▼▼▼

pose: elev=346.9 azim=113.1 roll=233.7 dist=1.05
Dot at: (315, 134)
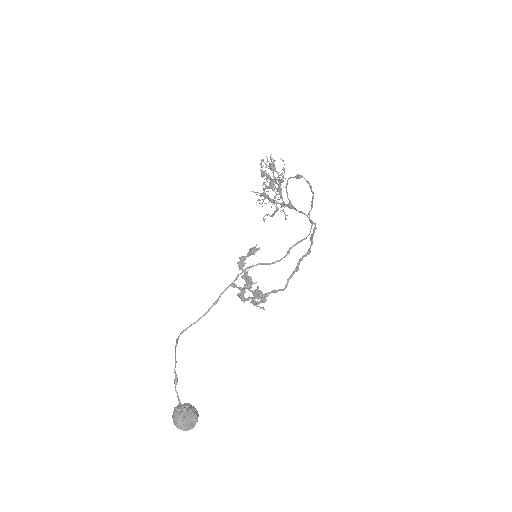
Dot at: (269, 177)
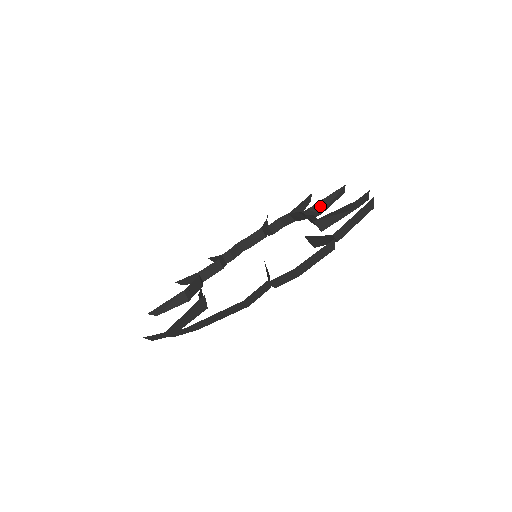
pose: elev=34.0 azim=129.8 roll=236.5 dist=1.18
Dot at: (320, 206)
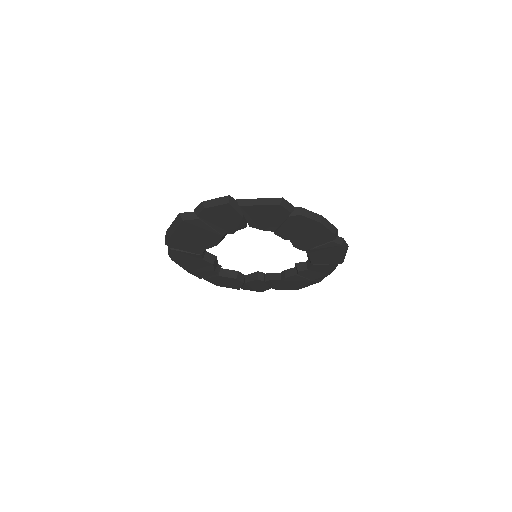
Dot at: occluded
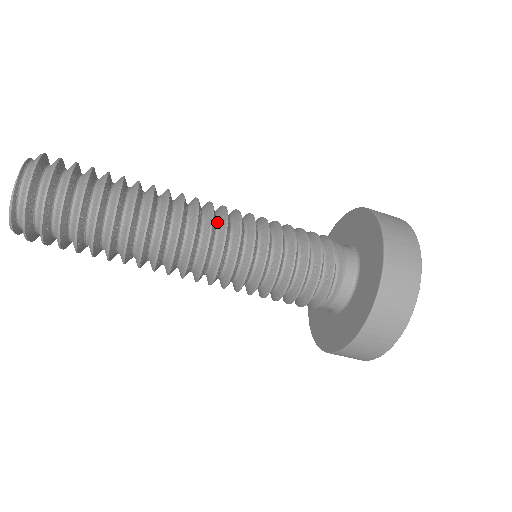
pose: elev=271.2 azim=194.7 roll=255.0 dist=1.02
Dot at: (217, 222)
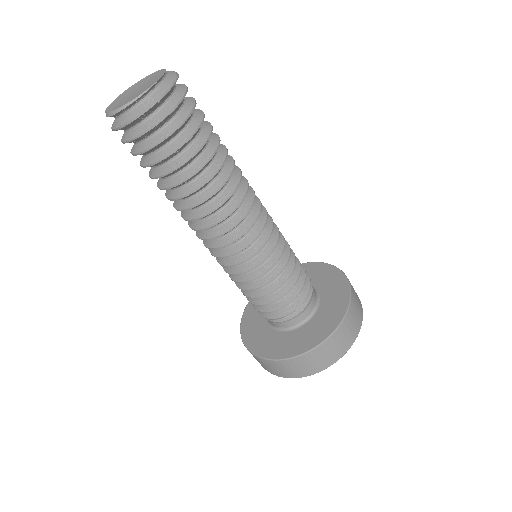
Dot at: (254, 224)
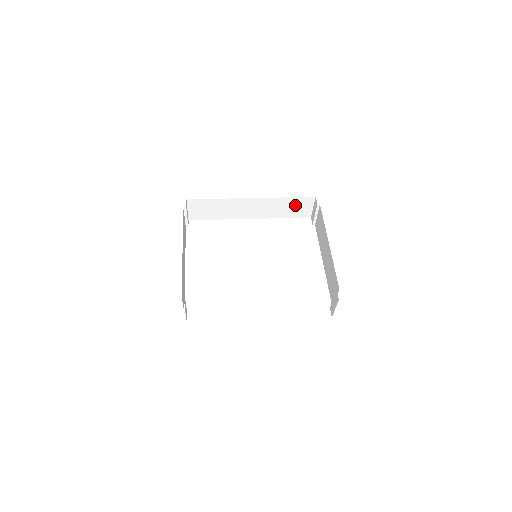
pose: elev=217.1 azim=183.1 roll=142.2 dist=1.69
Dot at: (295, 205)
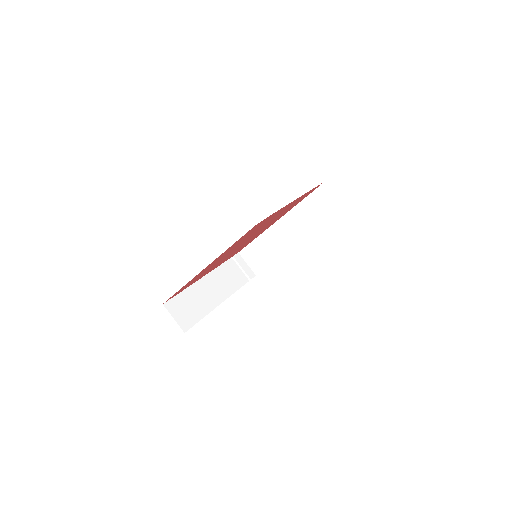
Dot at: (317, 204)
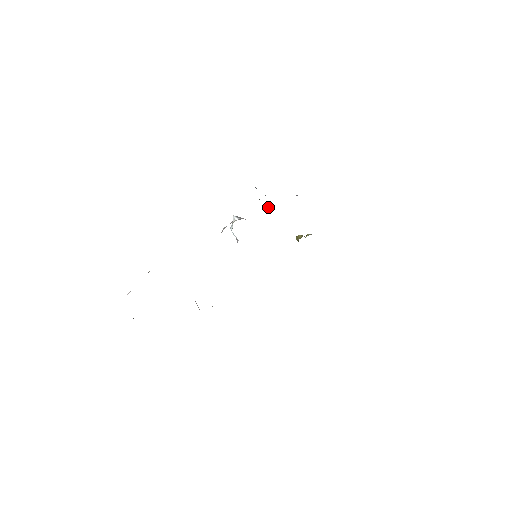
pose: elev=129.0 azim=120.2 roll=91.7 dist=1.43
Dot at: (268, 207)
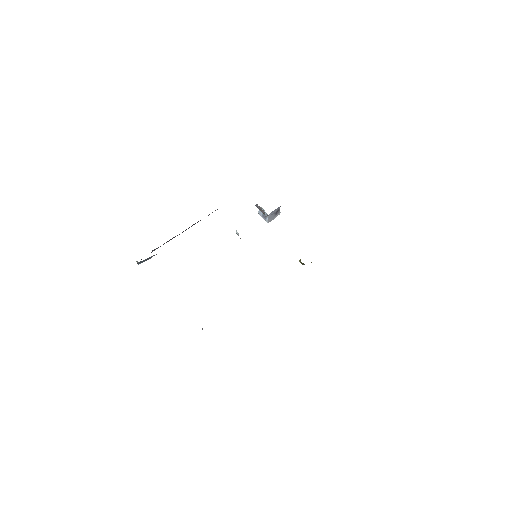
Dot at: occluded
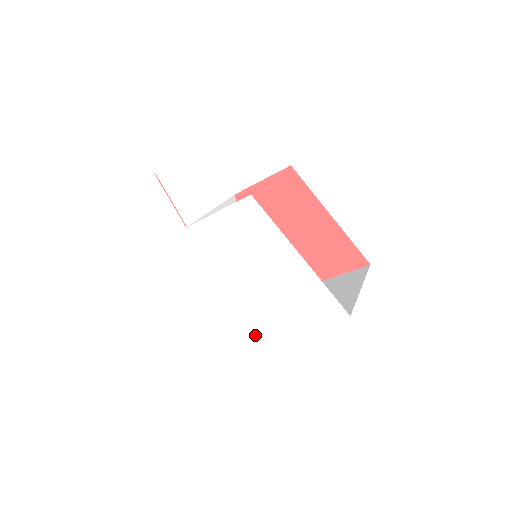
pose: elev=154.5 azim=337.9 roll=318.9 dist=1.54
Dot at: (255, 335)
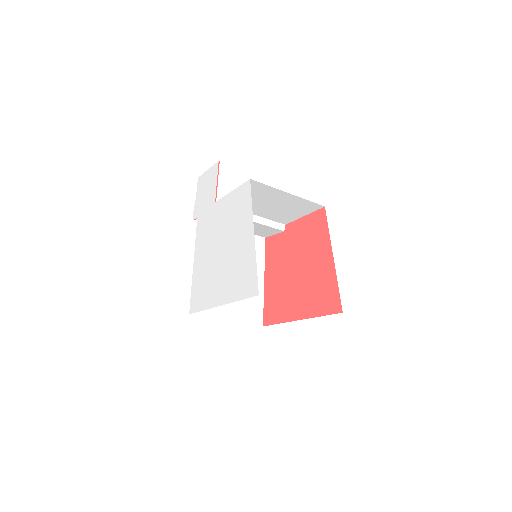
Dot at: (209, 302)
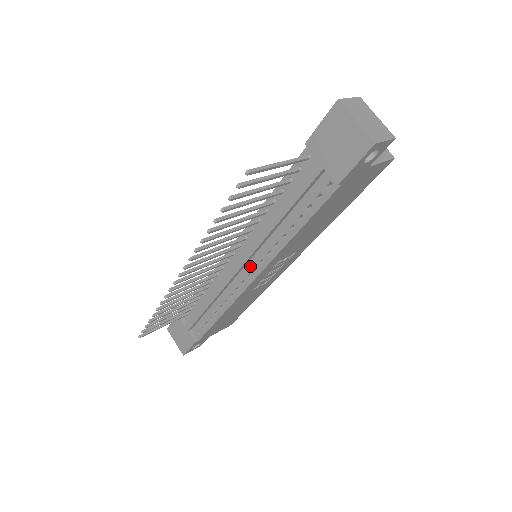
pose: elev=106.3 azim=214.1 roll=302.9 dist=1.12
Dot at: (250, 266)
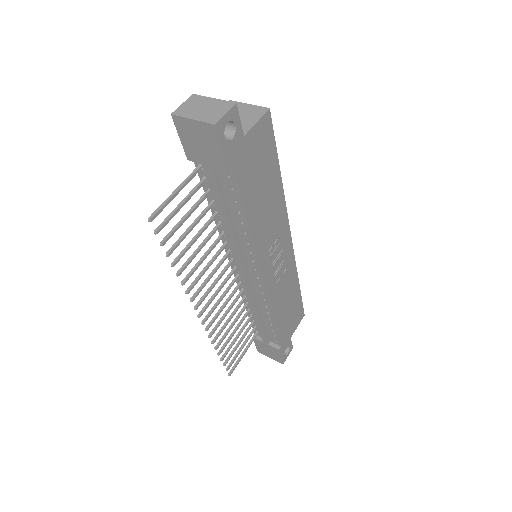
Dot at: (251, 269)
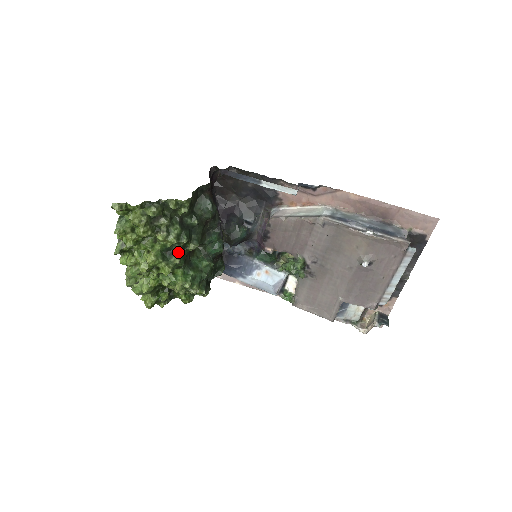
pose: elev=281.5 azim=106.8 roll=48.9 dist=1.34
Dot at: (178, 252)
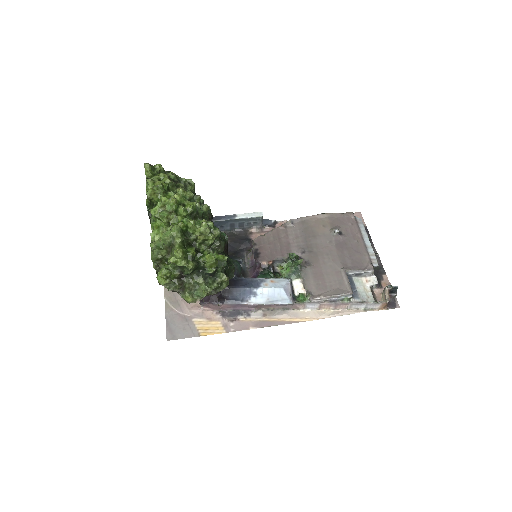
Dot at: occluded
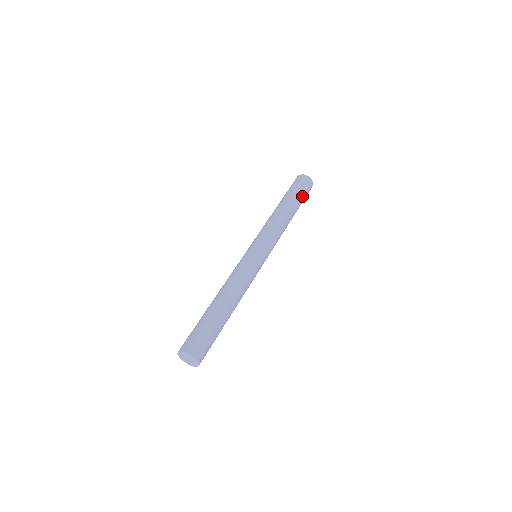
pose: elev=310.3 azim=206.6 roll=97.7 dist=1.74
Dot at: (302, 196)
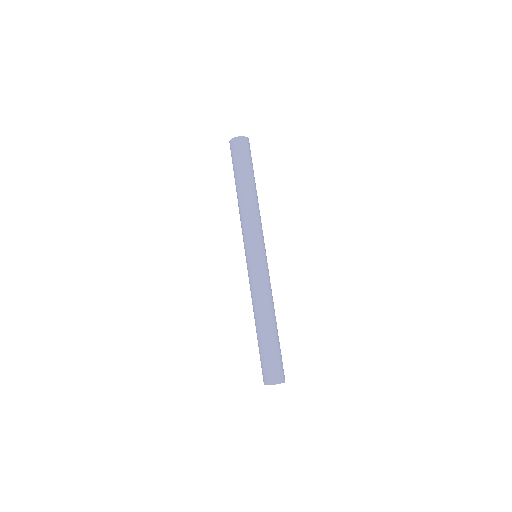
Dot at: (251, 164)
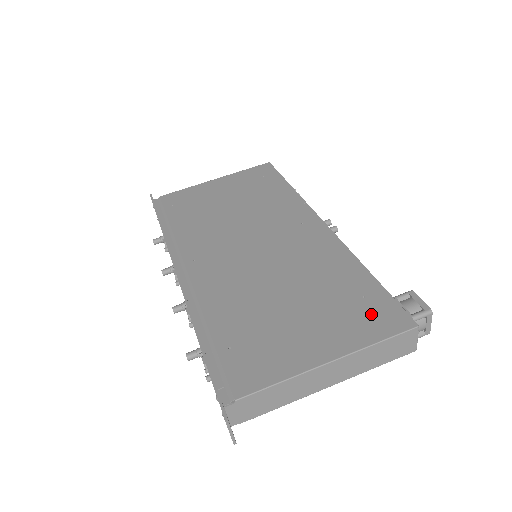
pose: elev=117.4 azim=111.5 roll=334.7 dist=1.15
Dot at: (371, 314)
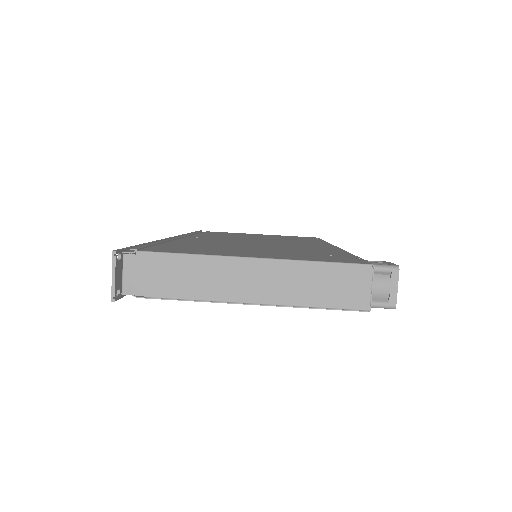
Dot at: (328, 257)
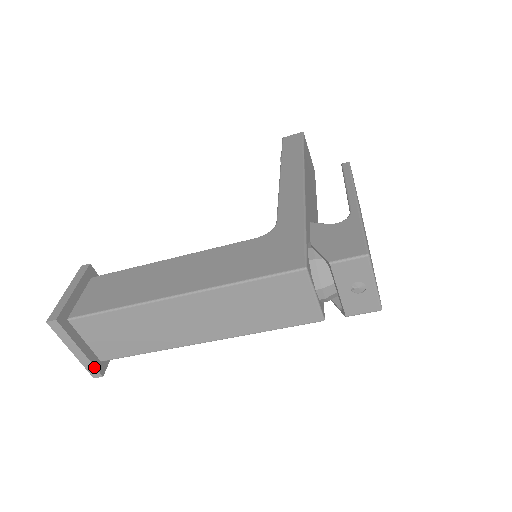
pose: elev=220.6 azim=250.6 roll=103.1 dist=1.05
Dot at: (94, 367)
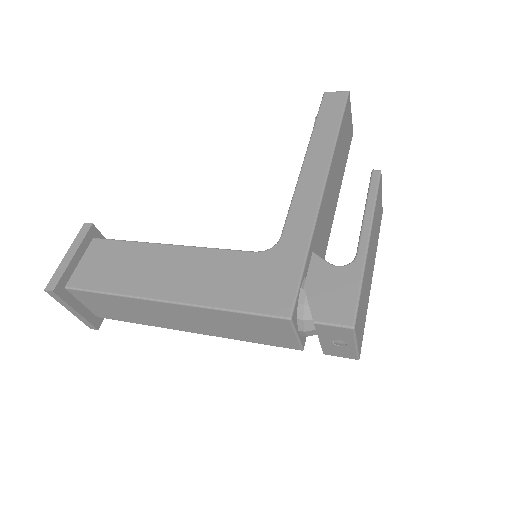
Dot at: (90, 323)
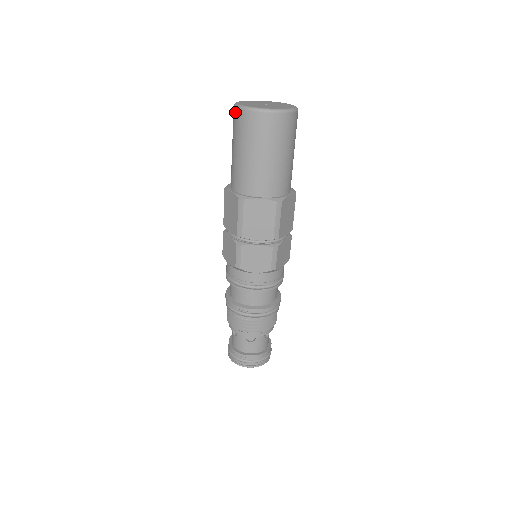
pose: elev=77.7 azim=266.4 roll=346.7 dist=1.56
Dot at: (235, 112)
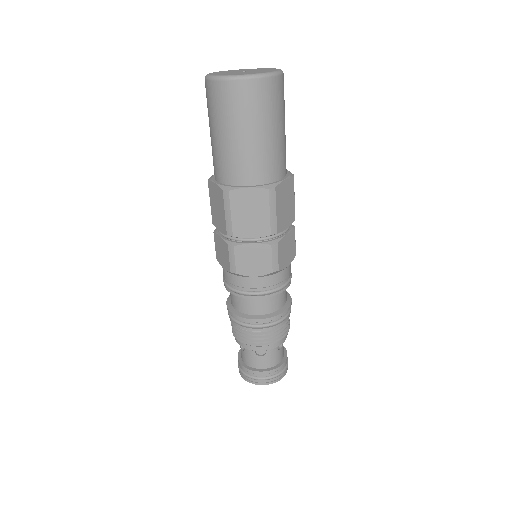
Dot at: (206, 85)
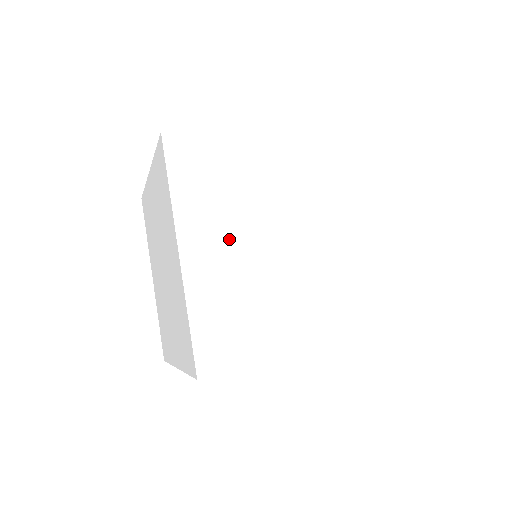
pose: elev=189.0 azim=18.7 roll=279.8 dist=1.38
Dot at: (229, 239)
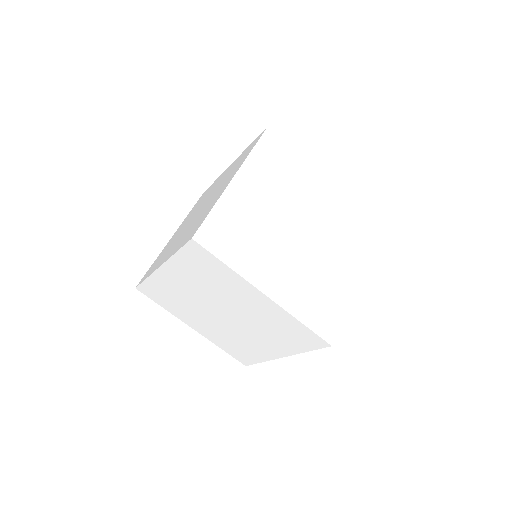
Dot at: (276, 262)
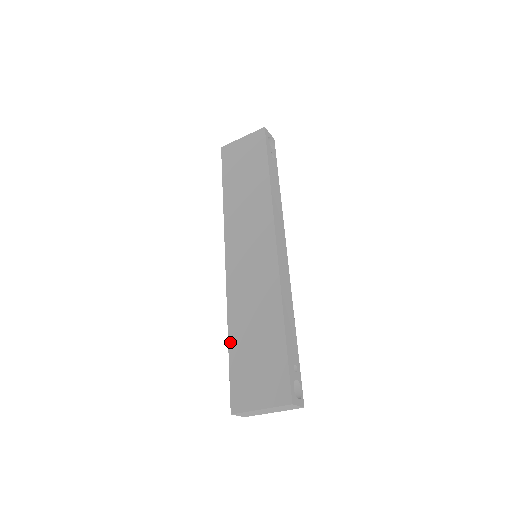
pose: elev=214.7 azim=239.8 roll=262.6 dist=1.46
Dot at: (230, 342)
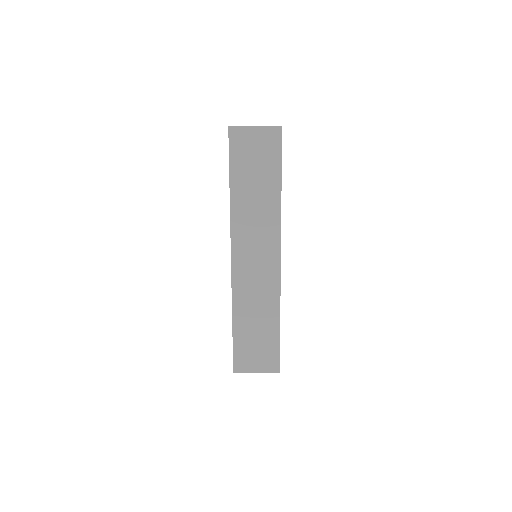
Dot at: (234, 327)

▲▲▲

Problem :: Write out the stretch of rows from the line containing "pose: elev=106.3 azim=214.1" through the end of the rows, word for word. Leave the pictures out.

Result ::
pose: elev=106.3 azim=214.1 roll=302.9 dist=1.12
Dot at: (250, 266)
Dot at: (251, 269)
pose: elev=281.5 azim=106.8 roll=48.9 dist=1.34
Dot at: (178, 252)
Dot at: occluded
pose: elev=310.3 azim=206.6 roll=97.7 dist=1.74
Dot at: (302, 196)
Dot at: (251, 164)
pose: elev=117.4 azim=111.5 roll=334.7 dist=1.15
Dot at: (371, 314)
Dot at: (328, 257)
pose: elev=220.6 azim=250.6 roll=103.1 dist=1.05
Dot at: (94, 367)
Dot at: (90, 323)
pose: elev=77.7 azim=266.4 roll=346.7 dist=1.56
Dot at: (235, 112)
Dot at: (206, 85)
pose: elev=189.0 azim=18.7 roll=279.8 dist=1.38
Dot at: (229, 239)
Dot at: (276, 262)
pose: elev=214.7 azim=239.8 roll=262.6 dist=1.46
Dot at: (230, 342)
Dot at: (234, 327)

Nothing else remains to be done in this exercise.